Filter out all lines without the word "locked" from the data below, please, and copy the rest.

Records excerpted from a collection:

====

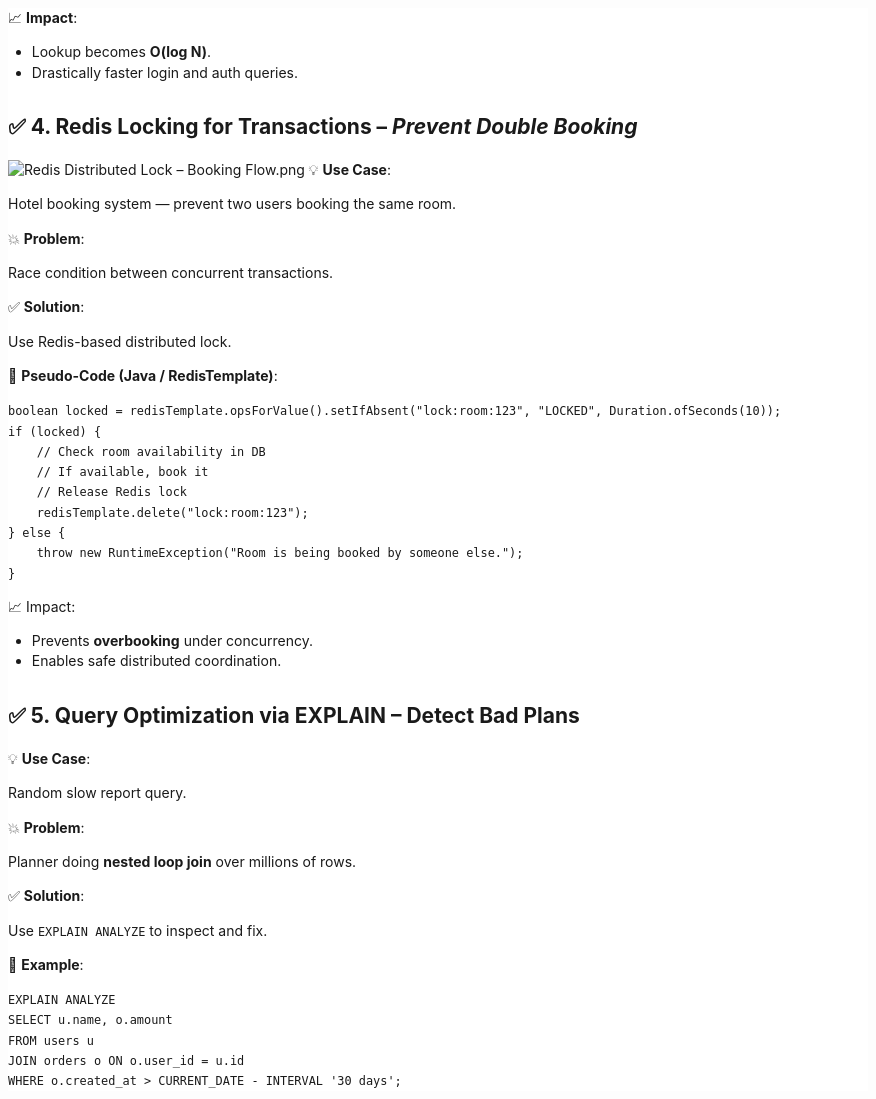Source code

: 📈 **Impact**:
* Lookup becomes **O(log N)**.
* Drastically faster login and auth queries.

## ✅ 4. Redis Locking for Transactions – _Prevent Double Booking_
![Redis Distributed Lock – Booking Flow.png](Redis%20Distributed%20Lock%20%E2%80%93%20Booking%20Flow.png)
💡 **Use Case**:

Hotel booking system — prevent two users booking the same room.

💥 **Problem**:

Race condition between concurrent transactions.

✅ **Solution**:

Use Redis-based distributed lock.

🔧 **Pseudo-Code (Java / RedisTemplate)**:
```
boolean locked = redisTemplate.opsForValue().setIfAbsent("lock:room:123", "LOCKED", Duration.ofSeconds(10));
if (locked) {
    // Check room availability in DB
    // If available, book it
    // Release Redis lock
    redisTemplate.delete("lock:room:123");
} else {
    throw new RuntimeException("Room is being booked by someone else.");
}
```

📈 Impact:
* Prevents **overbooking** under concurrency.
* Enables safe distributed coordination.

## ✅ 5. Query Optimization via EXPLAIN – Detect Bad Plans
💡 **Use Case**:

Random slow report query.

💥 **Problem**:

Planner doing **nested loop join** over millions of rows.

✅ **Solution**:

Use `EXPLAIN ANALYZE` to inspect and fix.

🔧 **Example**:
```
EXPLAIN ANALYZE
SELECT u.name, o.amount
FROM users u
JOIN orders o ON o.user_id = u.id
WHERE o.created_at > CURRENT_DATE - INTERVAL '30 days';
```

====

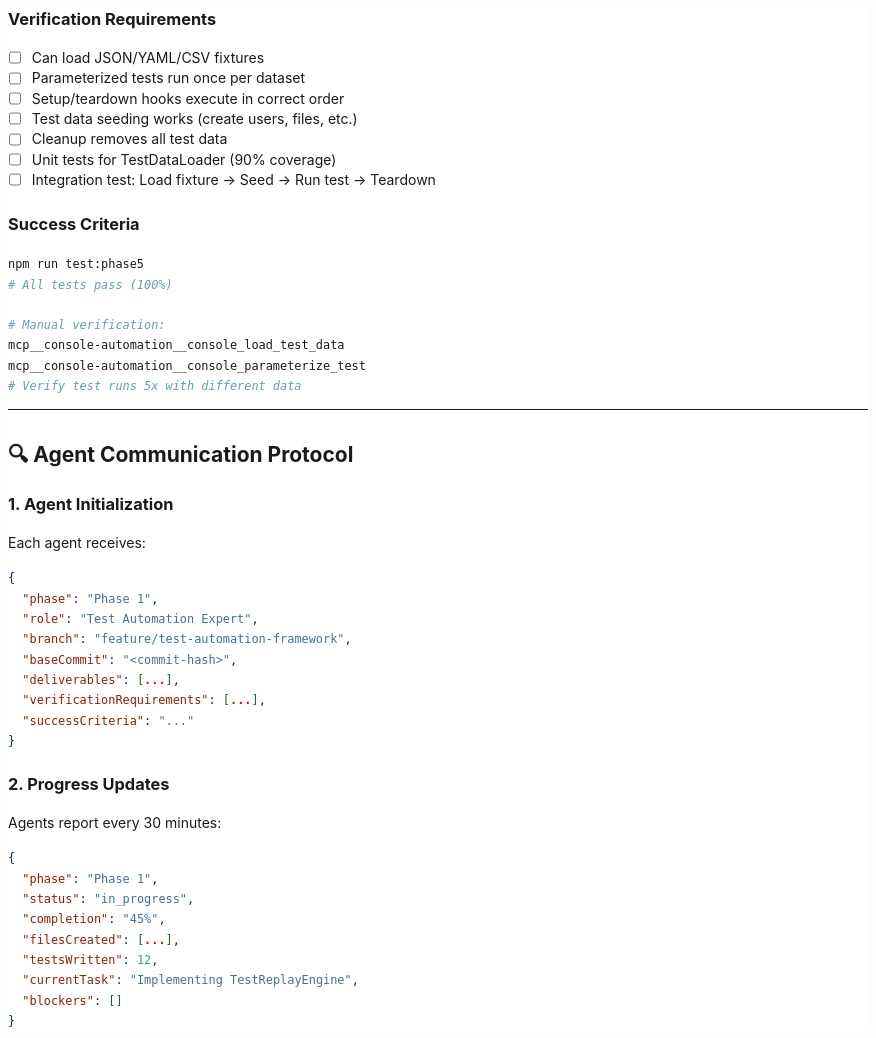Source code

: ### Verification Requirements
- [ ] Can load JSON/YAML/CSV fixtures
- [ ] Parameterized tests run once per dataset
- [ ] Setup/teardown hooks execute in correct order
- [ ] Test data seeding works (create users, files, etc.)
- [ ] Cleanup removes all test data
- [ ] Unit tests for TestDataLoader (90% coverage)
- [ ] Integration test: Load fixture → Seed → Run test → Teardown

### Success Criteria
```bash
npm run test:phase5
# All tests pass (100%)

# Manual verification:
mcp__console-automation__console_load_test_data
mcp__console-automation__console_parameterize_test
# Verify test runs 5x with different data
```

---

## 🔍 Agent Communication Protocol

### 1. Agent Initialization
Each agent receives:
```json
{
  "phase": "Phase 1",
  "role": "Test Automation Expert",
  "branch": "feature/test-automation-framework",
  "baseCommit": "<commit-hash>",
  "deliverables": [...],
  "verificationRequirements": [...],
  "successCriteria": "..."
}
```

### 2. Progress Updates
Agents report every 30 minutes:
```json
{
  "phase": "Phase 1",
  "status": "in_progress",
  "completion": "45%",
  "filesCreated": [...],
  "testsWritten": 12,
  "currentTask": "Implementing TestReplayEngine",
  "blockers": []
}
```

====

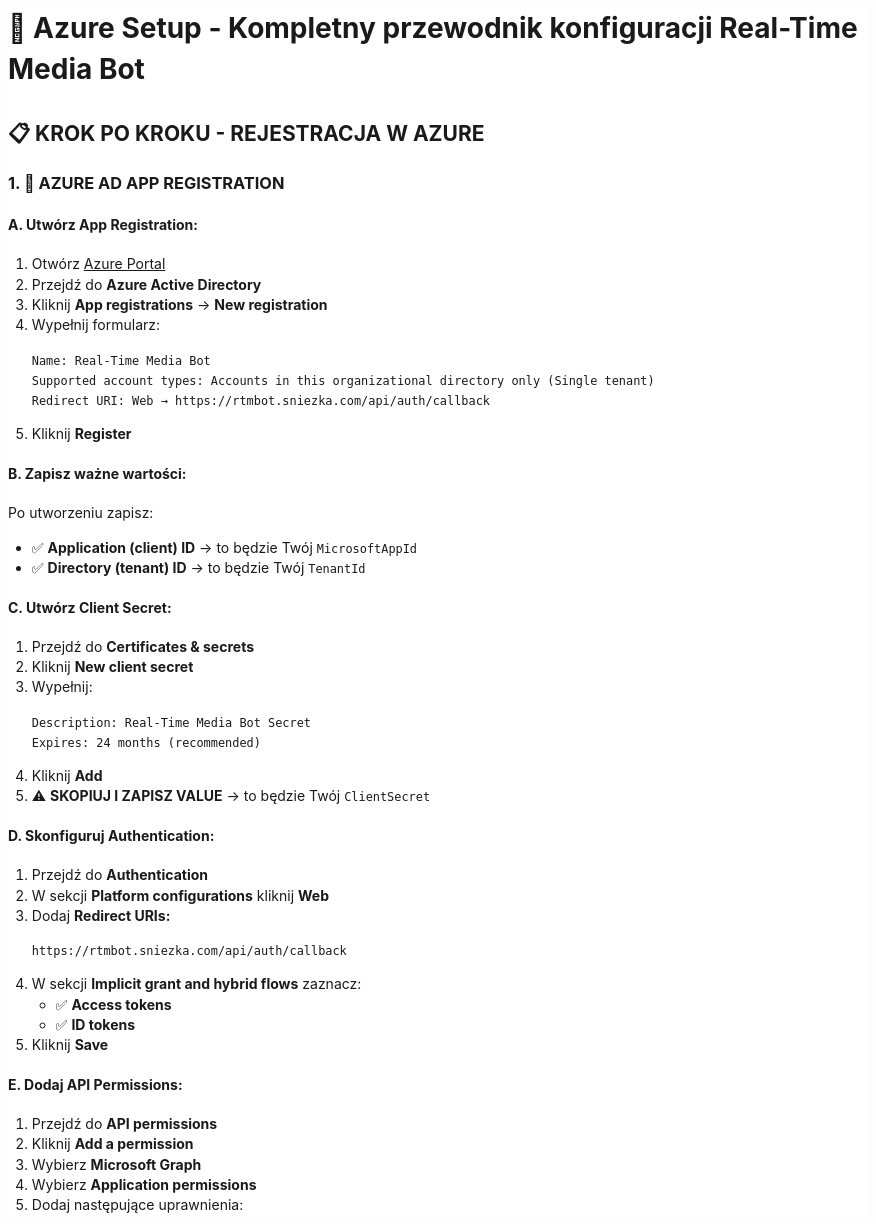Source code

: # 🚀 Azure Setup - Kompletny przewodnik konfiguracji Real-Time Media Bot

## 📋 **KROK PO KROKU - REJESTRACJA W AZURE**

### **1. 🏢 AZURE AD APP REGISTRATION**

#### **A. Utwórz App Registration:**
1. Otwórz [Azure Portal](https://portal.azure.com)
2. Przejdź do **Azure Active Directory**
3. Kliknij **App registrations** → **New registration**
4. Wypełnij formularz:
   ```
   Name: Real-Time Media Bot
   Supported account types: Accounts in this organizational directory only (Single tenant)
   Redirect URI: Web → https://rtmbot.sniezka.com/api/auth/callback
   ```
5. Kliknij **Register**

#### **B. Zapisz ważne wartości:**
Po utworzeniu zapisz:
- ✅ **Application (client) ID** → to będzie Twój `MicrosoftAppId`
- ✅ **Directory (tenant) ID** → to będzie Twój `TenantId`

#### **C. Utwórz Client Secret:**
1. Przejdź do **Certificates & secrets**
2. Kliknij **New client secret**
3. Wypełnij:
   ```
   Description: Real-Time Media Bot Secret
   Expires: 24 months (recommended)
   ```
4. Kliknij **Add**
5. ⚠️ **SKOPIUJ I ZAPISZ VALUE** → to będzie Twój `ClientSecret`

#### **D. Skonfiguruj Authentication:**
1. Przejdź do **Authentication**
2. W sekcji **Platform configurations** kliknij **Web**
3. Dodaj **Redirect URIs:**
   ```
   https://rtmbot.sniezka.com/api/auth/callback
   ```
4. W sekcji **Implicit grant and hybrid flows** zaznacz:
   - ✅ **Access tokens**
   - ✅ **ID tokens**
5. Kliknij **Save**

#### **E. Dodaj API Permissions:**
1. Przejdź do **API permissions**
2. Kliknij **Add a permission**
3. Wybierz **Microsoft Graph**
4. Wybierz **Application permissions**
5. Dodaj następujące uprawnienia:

====

Written answer:
boolean locked = redisTemplate.opsForValue().setIfAbsent("lock:room:123", "LOCKED", Duration.ofSeconds(10));
if (locked) {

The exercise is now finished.